Recover at least 10% of bad loans: Finance ministry to banks - Economic Times

NEW DELHI: The finance ministry has directed state-run banks to recover at least 10% of loans that have gone bad, by the end of this financial year after the Reserve Bank of India (RBI) put some lenders under its scanner over losses and rising non-performing assets.

"Banks have been told to step up the recovery process. The finance minister has already directed that banks should not write off more than what they recover," said a finance ministry official on condition of anonymity. State-run banks have written off loans worth more than Rs 60,000 crore in the last three years, according to government data.

The central bank and the government have long made it clear that they want banks to crack down on such debt and serial defaulters. RBI has proposed draft rules that promise a more stringent regime on bad loans and how they should be restructured.

"This is one section where banks are also not focusing. We now expect them to take charge through legal processes and debt recovery tribunals (DRTs)," the official said. While the ministry has been pushing banks to recover assets, this has met with little success. In April-June, recoveries by state-run banks amounted to a mere Rs 1,416 crore while they added more than double the amount as bad loans, according to finance ministry data. The ministry wants banks to take proactive action on nonperforming loans and avoid the kind of situation that United Bank of India finds itself in.

The Kolkata-based bank, which posted a loss of Rs 489 crore in the second quarter, is under RBI scrutiny, which has barred it from restructuring debt and sanctioning loans of more than Rs 10 crore to any single borrower. The loan book of state-run Allahabad Bank is also being inspected by RBI.

The finance ministry has directed state-run banks to recover at least 10% of loans that have gone bad, by the end of this financial year.
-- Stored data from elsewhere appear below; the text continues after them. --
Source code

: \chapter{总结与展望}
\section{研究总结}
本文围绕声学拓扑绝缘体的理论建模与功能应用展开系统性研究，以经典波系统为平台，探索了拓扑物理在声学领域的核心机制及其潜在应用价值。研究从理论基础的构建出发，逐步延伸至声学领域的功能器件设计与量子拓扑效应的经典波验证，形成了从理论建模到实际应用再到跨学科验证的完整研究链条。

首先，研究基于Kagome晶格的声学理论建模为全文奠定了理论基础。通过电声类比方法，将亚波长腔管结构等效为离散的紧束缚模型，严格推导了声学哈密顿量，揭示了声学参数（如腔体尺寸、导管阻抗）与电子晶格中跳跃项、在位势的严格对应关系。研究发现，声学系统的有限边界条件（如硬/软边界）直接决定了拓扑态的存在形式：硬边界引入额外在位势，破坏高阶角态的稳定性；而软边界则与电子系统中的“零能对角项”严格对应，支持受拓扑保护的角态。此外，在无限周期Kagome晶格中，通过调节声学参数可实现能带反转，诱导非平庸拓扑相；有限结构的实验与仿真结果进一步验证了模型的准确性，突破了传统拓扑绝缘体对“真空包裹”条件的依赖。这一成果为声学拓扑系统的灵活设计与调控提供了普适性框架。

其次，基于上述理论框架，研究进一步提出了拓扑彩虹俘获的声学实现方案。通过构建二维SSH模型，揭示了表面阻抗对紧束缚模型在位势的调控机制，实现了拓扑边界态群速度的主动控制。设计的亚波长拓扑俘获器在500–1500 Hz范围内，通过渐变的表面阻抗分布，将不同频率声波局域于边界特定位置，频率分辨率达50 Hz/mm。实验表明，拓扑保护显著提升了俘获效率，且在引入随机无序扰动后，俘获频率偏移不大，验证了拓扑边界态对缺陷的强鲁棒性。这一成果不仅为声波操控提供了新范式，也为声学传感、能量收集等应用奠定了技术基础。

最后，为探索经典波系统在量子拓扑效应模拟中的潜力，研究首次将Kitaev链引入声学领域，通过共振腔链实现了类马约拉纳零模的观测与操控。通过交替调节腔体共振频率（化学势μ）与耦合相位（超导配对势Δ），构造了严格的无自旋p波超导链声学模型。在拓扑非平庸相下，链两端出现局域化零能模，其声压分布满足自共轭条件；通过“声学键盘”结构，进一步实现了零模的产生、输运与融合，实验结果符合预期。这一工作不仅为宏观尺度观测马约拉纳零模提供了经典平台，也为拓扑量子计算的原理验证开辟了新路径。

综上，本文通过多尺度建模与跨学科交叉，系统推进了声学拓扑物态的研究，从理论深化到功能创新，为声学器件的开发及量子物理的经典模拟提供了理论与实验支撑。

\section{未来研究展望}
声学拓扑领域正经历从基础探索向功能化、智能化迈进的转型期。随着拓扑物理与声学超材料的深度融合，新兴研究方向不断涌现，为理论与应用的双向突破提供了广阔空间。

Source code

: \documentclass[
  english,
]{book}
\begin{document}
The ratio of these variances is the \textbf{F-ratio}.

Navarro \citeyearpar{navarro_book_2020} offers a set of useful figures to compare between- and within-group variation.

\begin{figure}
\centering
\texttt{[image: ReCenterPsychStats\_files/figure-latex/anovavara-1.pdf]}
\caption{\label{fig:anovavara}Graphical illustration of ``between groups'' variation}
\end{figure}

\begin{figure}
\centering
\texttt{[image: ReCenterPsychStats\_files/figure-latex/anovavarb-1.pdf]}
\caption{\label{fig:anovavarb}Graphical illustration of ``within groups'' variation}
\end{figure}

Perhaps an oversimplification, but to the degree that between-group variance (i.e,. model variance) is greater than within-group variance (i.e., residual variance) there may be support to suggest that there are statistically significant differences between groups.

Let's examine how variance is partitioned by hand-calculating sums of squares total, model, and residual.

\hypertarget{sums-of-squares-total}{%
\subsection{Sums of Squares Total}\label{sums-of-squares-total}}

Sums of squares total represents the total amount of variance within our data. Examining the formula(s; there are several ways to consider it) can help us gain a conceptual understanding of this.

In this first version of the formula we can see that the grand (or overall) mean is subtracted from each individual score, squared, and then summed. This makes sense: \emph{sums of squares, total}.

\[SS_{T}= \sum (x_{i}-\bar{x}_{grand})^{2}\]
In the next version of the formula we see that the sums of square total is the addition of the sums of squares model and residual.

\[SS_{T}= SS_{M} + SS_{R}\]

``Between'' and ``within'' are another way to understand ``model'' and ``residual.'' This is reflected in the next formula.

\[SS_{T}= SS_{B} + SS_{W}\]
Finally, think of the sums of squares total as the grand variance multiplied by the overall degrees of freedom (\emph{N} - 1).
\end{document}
There is no reason to panic, said the finance ministry official cited above. "We will wait for the RBI report," he said. "If there are regulatory issues, they will be dealt with strictly."

In October, after a review meeting with bankers, finance minister P Chidambaram had asked lenders to set up separate verticals to recover money from accounts that had been written off. "Special due diligence needs to be done by banks on promoters, where there are cases of loss assets. It needs to be ascertained that it should not be a wilful default and if it is, then action should be taken," said Mukesh Mohan, an independent director with Dena Bank.

Bankers, however, feel that defining recovery limits may not be a good idea. "Banks alone cannot recover loans. If you look at the three recovery channels, the banks have recovered more through the Sarfaesi (Securitisation and Reconstruction of Financial Assets and Enforcement of Securities) Act than through Lok Adalats or DRTs," said a senior Bank of India official. The bank recovered around Rs 2,000 crore from loss assets as of March 2013.

In June, PSU banks had gross NPAs of Rs 1.92 lakh crore, which was 3.99% of gross advances, up from Rs 1.64 lakh crore in March.